Using the passage on surgical staging below, answer:
(a) Which two more accurate imaging methods does it name?
(b) Was surgical staging required or optional in GOG protocol 120?
(c) What two drawbacks of surgical staging does it say must be weighed?

(Provided text):
*** Block opens ***
The trend over the past decade has been to do less surgical staging with the advent of more accurate imaging modalities, such as MRI and PET. Interestingly, because the detection of otherwise occult aortic nodal metastasis through surgical staging allows extension of the pelvic radiation port to cover the periaortic area and thereby potentially improve cure rates, patients undergoing pelvic radiation alone who are thought to have negative aortic nodes by imaging should theoretically have a worse outcome than those found to have negative nodes after surgical staging [29]. This has been suggested by comparing the results of GOG trials before and after the transition from surgical staging to tomographic imaging (CT/MRI) staging. Stage III patients, in whom the risk of aortic nodal spread is highest, treated on GOG protocol 120, where surgical staging was required, had a significantly better outcome than those treated in a similar fashion (once per week cisplatin during pelvic RT) in another GOG trial (protocol 165) where surgical staging was optional and only performed on a minority of patients [20]. Importantly, this was before the widespread use of PET, but suggests the increased accuracy of surgical staging compared with CT or MRI. However, cross-study comparisons are difficult to interpret, and one must weigh the costs and operative morbidity of surgical staging in choosing the appropriate staging technique [29].
*** Block closes ***
(Provided records):
*** Block opens ***
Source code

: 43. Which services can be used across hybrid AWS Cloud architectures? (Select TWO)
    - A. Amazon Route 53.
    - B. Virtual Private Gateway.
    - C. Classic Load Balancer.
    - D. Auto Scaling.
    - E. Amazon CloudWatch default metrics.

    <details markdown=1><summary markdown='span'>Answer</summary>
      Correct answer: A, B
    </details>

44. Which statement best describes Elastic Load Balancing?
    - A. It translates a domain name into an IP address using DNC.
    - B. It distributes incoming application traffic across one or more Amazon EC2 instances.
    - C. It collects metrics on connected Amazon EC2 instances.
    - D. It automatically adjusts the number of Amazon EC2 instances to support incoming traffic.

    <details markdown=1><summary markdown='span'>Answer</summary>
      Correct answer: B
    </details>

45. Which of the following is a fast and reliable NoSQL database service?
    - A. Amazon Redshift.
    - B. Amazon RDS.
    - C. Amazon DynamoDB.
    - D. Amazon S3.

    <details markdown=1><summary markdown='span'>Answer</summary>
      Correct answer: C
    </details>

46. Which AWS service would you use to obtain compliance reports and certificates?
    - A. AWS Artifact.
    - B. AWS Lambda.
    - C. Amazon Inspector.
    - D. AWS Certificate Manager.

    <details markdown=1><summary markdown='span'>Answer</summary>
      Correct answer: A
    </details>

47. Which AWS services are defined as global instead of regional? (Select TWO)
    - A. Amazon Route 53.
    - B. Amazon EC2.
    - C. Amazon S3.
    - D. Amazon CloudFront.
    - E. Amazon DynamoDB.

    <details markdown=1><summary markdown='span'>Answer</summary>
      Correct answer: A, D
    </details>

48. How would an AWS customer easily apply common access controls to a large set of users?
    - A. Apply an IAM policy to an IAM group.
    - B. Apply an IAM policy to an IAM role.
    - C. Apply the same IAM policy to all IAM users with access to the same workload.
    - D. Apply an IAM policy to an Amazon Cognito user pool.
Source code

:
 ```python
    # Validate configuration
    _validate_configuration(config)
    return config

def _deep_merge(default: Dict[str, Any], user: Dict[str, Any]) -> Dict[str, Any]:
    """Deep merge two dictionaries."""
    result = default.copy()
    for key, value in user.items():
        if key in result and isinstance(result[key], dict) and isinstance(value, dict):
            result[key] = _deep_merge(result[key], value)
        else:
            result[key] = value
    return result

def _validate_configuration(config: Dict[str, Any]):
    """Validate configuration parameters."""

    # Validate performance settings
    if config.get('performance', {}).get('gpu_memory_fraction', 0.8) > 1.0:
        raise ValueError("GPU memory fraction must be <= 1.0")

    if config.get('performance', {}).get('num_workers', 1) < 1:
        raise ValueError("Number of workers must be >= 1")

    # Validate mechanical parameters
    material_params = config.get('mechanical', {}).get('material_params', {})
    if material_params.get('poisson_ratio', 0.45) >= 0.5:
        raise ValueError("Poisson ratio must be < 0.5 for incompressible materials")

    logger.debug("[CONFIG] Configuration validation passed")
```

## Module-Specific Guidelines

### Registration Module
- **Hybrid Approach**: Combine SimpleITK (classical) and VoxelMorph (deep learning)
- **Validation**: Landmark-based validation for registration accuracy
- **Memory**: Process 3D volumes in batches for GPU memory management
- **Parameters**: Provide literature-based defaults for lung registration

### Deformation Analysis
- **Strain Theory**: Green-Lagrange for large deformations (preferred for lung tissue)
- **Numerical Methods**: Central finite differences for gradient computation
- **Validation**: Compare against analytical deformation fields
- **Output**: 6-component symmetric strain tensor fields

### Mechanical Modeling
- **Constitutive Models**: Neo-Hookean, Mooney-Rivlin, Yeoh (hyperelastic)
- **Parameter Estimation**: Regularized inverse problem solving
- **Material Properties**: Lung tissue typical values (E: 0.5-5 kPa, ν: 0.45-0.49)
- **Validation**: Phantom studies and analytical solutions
*** Block closes ***
(Answer to the exercise):
(a) MRI and PET.
(b) Required.
(c) Its costs and its operative morbidity.